TO-DO ITEM: Output the listing word for word, minus images.

THE INPUT:
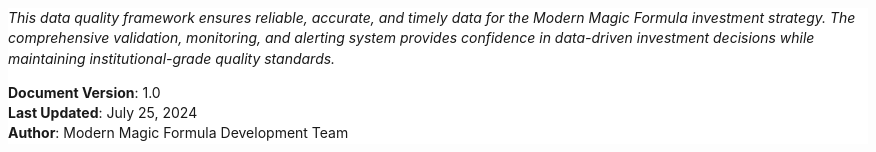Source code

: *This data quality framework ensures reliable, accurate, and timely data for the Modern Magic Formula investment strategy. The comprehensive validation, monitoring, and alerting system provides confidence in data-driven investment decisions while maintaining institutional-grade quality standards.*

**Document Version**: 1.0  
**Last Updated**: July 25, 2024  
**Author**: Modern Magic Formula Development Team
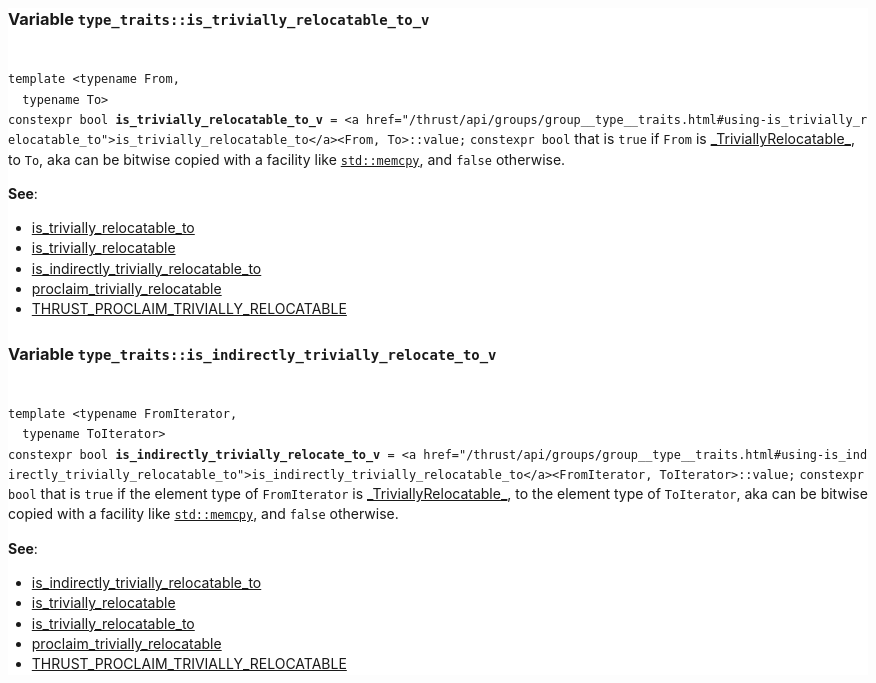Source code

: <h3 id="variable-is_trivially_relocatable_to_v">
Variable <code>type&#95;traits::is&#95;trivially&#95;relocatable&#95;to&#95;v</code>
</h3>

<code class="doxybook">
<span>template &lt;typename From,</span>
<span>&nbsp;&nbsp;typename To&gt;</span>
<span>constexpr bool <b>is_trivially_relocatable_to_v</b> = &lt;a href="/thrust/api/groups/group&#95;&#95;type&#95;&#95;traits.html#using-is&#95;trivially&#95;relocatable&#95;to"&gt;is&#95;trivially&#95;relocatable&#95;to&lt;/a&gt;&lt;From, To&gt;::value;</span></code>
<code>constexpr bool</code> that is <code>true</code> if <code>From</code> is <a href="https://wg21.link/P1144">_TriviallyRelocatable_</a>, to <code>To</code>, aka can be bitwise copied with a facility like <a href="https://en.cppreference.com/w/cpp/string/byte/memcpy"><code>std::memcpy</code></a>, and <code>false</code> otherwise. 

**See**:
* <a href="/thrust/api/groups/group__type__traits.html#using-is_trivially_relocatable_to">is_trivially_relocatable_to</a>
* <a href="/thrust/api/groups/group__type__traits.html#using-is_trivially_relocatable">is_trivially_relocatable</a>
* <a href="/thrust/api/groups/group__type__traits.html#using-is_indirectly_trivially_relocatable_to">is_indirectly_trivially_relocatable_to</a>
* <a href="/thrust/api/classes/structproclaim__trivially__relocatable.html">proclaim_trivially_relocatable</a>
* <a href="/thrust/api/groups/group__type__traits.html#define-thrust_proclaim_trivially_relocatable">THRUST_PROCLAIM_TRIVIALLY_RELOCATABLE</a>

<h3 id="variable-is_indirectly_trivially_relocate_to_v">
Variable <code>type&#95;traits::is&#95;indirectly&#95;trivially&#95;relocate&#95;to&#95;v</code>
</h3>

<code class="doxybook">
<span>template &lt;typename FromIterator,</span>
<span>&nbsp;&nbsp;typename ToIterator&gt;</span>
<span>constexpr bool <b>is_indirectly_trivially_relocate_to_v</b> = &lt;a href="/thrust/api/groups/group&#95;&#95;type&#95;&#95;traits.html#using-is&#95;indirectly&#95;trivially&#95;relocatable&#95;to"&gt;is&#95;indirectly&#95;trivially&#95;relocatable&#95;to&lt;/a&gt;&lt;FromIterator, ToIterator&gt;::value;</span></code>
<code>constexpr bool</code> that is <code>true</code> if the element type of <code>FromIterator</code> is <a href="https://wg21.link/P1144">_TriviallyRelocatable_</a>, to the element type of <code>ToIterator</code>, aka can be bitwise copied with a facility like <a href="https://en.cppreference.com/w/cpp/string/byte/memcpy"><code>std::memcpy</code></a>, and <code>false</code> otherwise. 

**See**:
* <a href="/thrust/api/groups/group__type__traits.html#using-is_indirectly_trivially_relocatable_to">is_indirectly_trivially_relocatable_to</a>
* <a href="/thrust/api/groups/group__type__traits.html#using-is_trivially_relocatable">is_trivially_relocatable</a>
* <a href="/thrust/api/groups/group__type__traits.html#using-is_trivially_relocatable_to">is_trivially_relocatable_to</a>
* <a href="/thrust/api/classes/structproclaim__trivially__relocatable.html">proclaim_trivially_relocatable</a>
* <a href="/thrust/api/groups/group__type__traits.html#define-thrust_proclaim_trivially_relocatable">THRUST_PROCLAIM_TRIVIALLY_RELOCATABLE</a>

TASK OUTPUT:
Source code

: *This data quality framework ensures reliable, accurate, and timely data for the Modern Magic Formula investment strategy. The comprehensive validation, monitoring, and alerting system provides confidence in data-driven investment decisions while maintaining institutional-grade quality standards.*

**Document Version**: 1.0  
**Last Updated**: July 25, 2024  
**Author**: Modern Magic Formula Development Team
Source code

: <h3 id="variable-is_trivially_relocatable_to_v">
Variable <code>type&#95;traits::is&#95;trivially&#95;relocatable&#95;to&#95;v</code>
</h3>

<code class="doxybook">
<span>template &lt;typename From,</span>
<span>&nbsp;&nbsp;typename To&gt;</span>
<span>constexpr bool <b>is_trivially_relocatable_to_v</b> = &lt;a href="/thrust/api/groups/group&#95;&#95;type&#95;&#95;traits.html#using-is&#95;trivially&#95;relocatable&#95;to"&gt;is&#95;trivially&#95;relocatable&#95;to&lt;/a&gt;&lt;From, To&gt;::value;</span></code>
<code>constexpr bool</code> that is <code>true</code> if <code>From</code> is <a href="https://wg21.link/P1144">_TriviallyRelocatable_</a>, to <code>To</code>, aka can be bitwise copied with a facility like <a href="https://en.cppreference.com/w/cpp/string/byte/memcpy"><code>std::memcpy</code></a>, and <code>false</code> otherwise. 

**See**:
* <a href="/thrust/api/groups/group__type__traits.html#using-is_trivially_relocatable_to">is_trivially_relocatable_to</a>
* <a href="/thrust/api/groups/group__type__traits.html#using-is_trivially_relocatable">is_trivially_relocatable</a>
* <a href="/thrust/api/groups/group__type__traits.html#using-is_indirectly_trivially_relocatable_to">is_indirectly_trivially_relocatable_to</a>
* <a href="/thrust/api/classes/structproclaim__trivially__relocatable.html">proclaim_trivially_relocatable</a>
* <a href="/thrust/api/groups/group__type__traits.html#define-thrust_proclaim_trivially_relocatable">THRUST_PROCLAIM_TRIVIALLY_RELOCATABLE</a>

<h3 id="variable-is_indirectly_trivially_relocate_to_v">
Variable <code>type&#95;traits::is&#95;indirectly&#95;trivially&#95;relocate&#95;to&#95;v</code>
</h3>

<code class="doxybook">
<span>template &lt;typename FromIterator,</span>
<span>&nbsp;&nbsp;typename ToIterator&gt;</span>
<span>constexpr bool <b>is_indirectly_trivially_relocate_to_v</b> = &lt;a href="/thrust/api/groups/group&#95;&#95;type&#95;&#95;traits.html#using-is&#95;indirectly&#95;trivially&#95;relocatable&#95;to"&gt;is&#95;indirectly&#95;trivially&#95;relocatable&#95;to&lt;/a&gt;&lt;FromIterator, ToIterator&gt;::value;</span></code>
<code>constexpr bool</code> that is <code>true</code> if the element type of <code>FromIterator</code> is <a href="https://wg21.link/P1144">_TriviallyRelocatable_</a>, to the element type of <code>ToIterator</code>, aka can be bitwise copied with a facility like <a href="https://en.cppreference.com/w/cpp/string/byte/memcpy"><code>std::memcpy</code></a>, and <code>false</code> otherwise. 

**See**:
* <a href="/thrust/api/groups/group__type__traits.html#using-is_indirectly_trivially_relocatable_to">is_indirectly_trivially_relocatable_to</a>
* <a href="/thrust/api/groups/group__type__traits.html#using-is_trivially_relocatable">is_trivially_relocatable</a>
* <a href="/thrust/api/groups/group__type__traits.html#using-is_trivially_relocatable_to">is_trivially_relocatable_to</a>
* <a href="/thrust/api/classes/structproclaim__trivially__relocatable.html">proclaim_trivially_relocatable</a>
* <a href="/thrust/api/groups/group__type__traits.html#define-thrust_proclaim_trivially_relocatable">THRUST_PROCLAIM_TRIVIALLY_RELOCATABLE</a>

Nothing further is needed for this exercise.